This workshop major may only be taken in a Bachelor of Visual Arts, Bachelor of Design Arts or a Diploma of Art. 

The Ceramics Workshop has a long-established tradition and has become prominent within Australia for its facilities, teaching program and student successes. As the only tertiary institution conducting ceramics programs within the Australian Capital Territory, the School caters for a wide range of ceramic interests and modes of expression - from the more conventional functional pottery to exploratory and innovatory figurative and sculptural ceramics. This diversity is reflected in the range of programs and study programs available in the Ceramics Workshop. The facilities of the Workshop are extensive and offer some of the best studio spaces and ceramic equipment in Australia. The twenty plus kilns include wood-firing, soda firing, top-hat trolley kilns, gas, electric, raku, blackfire and test kilns. Along with clay-making equipment and other associated machinery, these facilities offer almost unlimited potential for students to artistically explore the versatile ceramic medium.
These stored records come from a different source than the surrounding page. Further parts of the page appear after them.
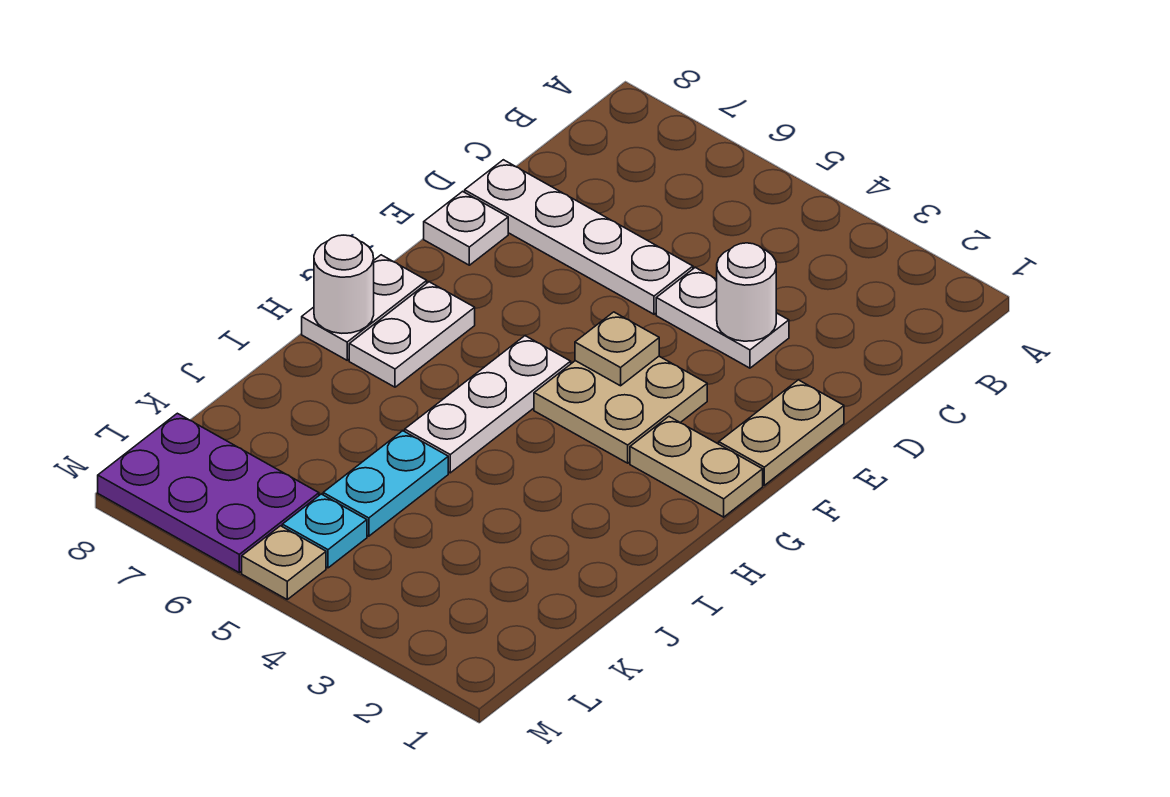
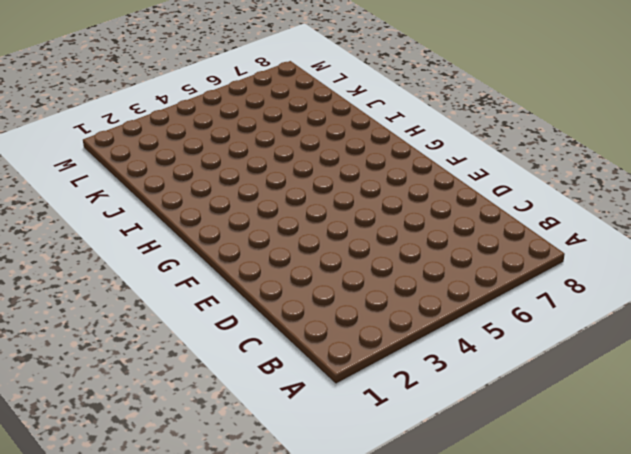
none -> white plate D3:D4 level 1
none -> white plate D5:D8 level 1
none -> tan plate E1:F1 level 1

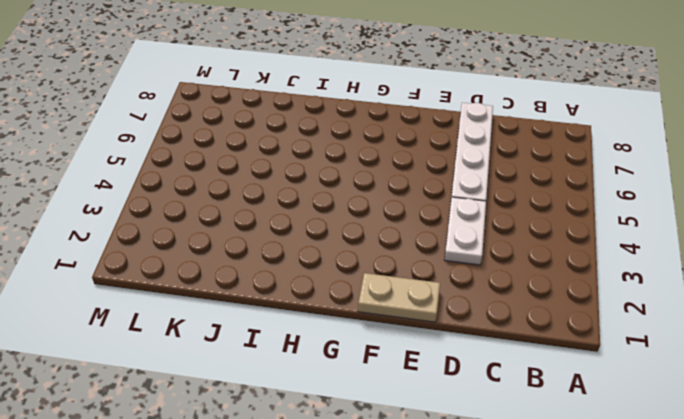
none -> white plate E8 level 1
none -> tan plate F3:G4 level 1
none -> tan plate G1:G2 level 1

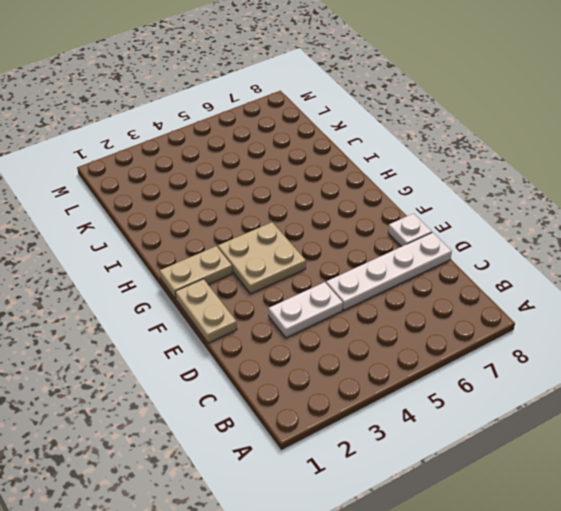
none -> white plate G5:I5 level 1
none -> white plate G7:H7 level 1
none -> white plate G8:H8 level 1

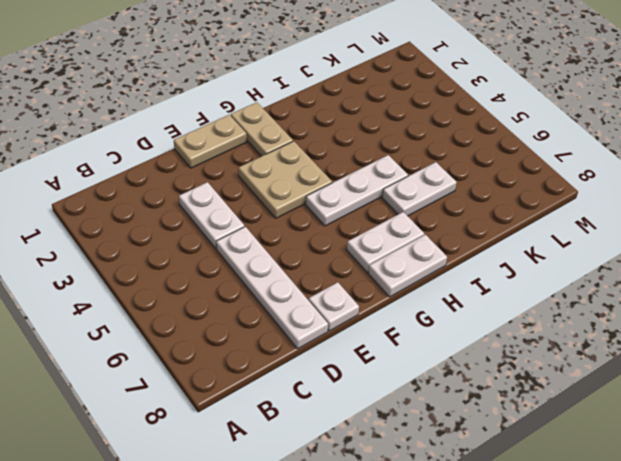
white plate I6:J6 level 1 -> none
none -> cyan plate J5:K5 level 1
none -> cyan plate L5 level 1
none -> purple plate L6:M8 level 1

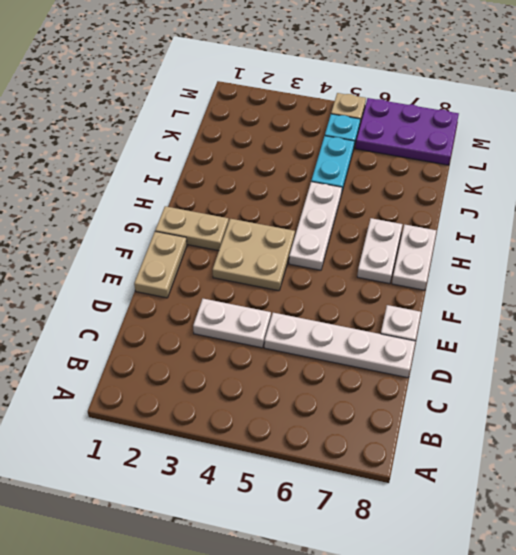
none -> white round brick D3 level 2
none -> tan plate F4 level 2
none -> white round brick H8 level 2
The three-year Degree program allows for the mastery of skills and the promotion of conceptual development within a specialisation of the student's choice. During the first three semesters of study in the Ceramics Workshop students are introduced to a broad range of ceramic skills, methods of production and kiln and glaze technology, while their aesthetic sensibilities are developed through a project system of teaching.

The workshop teaching program is based on ‘Processes' taught by intensive instruction in the first year. Followed by projects dealing with ‘Surfacing' and in-depth projects of longer duration in semesters three and four which are led by artists specialising in various areas.  In the final semester of study (Independent Work Proposal), students, under the guidance and supervision of staff, are encouraged to diversify and specialise according to individual interests and capabilities.

The two-year Diploma is presently offered both as a day program or a part-time evening program (catering for many employed Canberra residents) and has an orientation to more conventional approaches to clay, especially wheel-thrown pottery. This can also be undertaken by Distance Mode made available through the Distance Diploma Pathway.

All students, both degree and diploma, undertake a compulsory Glaze/Clay/Kilns course as part of their program.

A compulsory workshop fee applies for all students, whether part-time or full-time.